*EXERCISE REQUIREMENTS*
This exercise asks for an exact copy of the lines from the one containing "f_number: 1.6" through the final line of the material, with pictures omitted.

*DATA LISTING*
━━━━━━━━━━━━━━━━━━━━━━━━━━━━━━

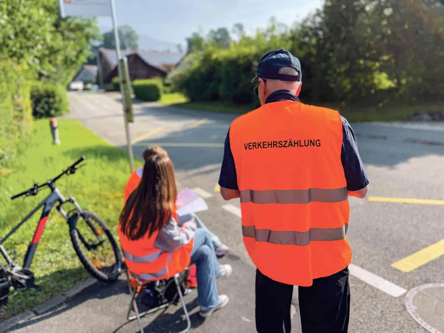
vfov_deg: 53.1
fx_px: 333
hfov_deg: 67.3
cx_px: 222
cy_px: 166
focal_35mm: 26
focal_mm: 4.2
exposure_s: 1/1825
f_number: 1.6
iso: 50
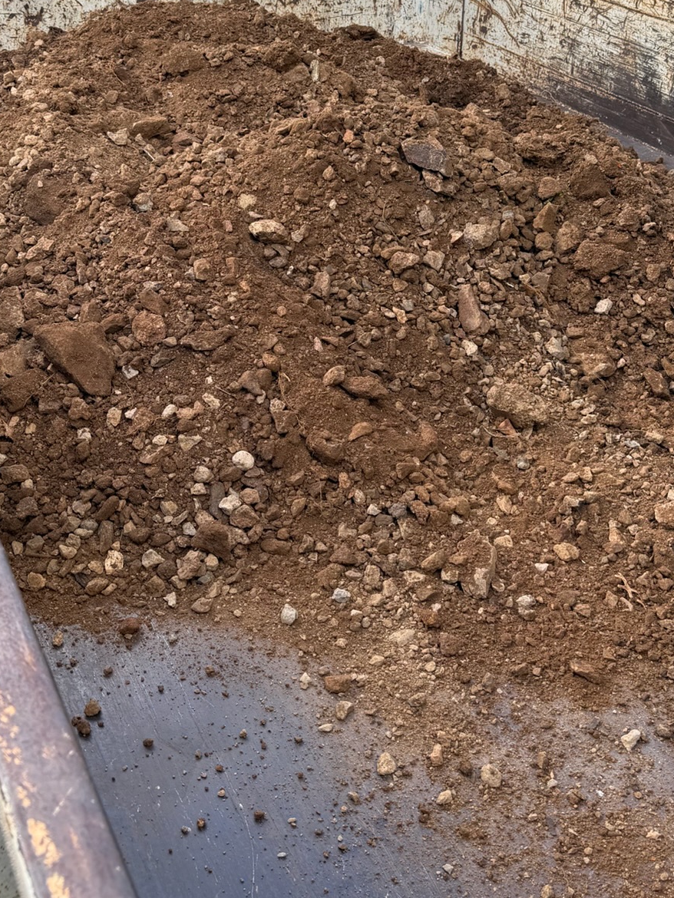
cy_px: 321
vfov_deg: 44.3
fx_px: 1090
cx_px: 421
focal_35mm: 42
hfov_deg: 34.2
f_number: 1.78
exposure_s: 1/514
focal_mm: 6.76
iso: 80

━━━━━━━━━━━━━━━━━━━━━━━━━━━━━━

*SOLUTION FOR THIS TASK*
f_number: 1.6
iso: 50
cy_px: 321
vfov_deg: 44.3
fx_px: 1090
cx_px: 421
focal_35mm: 42
hfov_deg: 34.2
f_number: 1.78
exposure_s: 1/514
focal_mm: 6.76
iso: 80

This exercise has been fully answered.